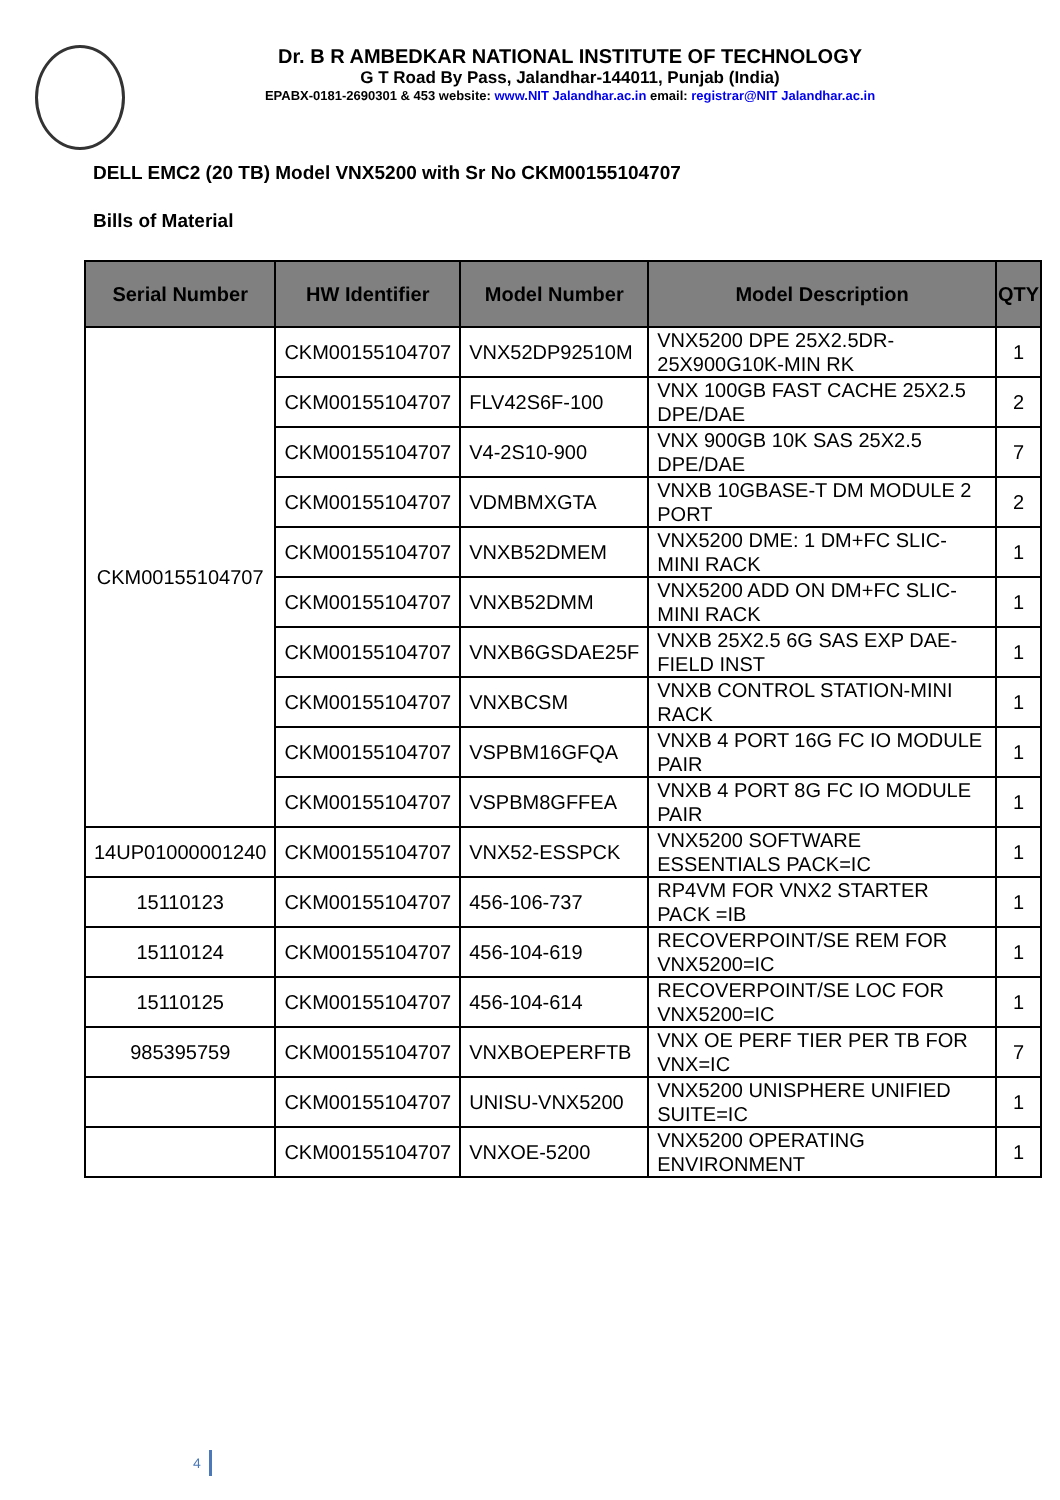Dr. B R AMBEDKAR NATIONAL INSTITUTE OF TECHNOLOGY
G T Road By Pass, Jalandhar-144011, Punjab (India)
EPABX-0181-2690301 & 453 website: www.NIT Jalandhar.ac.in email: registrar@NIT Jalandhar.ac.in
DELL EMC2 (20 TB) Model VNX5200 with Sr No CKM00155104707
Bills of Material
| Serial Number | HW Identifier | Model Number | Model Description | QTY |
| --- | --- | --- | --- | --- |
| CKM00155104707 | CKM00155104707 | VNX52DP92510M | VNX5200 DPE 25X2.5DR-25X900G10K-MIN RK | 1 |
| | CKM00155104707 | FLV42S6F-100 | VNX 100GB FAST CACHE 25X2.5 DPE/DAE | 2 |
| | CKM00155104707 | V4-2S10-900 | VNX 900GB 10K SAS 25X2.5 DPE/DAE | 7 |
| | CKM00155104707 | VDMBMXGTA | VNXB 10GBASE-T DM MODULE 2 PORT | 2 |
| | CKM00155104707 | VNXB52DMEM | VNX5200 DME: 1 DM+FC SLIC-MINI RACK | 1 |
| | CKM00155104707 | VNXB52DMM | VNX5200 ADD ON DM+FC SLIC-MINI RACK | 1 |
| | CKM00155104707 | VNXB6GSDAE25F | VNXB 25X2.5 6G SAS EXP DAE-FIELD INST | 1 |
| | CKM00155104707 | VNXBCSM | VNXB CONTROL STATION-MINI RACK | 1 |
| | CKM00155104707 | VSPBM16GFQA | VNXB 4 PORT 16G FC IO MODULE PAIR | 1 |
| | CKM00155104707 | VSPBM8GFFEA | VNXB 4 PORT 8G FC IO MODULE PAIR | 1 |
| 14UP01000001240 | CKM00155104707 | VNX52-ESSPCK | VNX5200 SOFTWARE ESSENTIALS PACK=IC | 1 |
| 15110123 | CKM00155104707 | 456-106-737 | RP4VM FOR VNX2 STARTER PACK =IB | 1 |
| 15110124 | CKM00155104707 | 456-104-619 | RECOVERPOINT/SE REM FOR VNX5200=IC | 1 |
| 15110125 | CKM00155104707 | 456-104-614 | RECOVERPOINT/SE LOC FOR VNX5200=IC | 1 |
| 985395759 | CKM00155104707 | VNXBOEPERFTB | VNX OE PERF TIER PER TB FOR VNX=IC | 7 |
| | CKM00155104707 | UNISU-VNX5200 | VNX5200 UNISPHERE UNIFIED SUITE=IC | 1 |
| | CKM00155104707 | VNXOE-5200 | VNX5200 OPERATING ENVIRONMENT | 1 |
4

_DESCRIPTION OF THE TASK_
All lines above from the one with "1 DM+FC SLIC-MINI RACK | 1 |" to the one with "16G FC IO MODULE PAIR | 1 |", inclusive, should be copied exactly, and no other lines.

_RESPONSE BOX_
| | CKM00155104707 | VNXB52DMEM | VNX5200 DME: 1 DM+FC SLIC-MINI RACK | 1 |
| | CKM00155104707 | VNXB52DMM | VNX5200 ADD ON DM+FC SLIC-MINI RACK | 1 |
| | CKM00155104707 | VNXB6GSDAE25F | VNXB 25X2.5 6G SAS EXP DAE-FIELD INST | 1 |
| | CKM00155104707 | VNXBCSM | VNXB CONTROL STATION-MINI RACK | 1 |
| | CKM00155104707 | VSPBM16GFQA | VNXB 4 PORT 16G FC IO MODULE PAIR | 1 |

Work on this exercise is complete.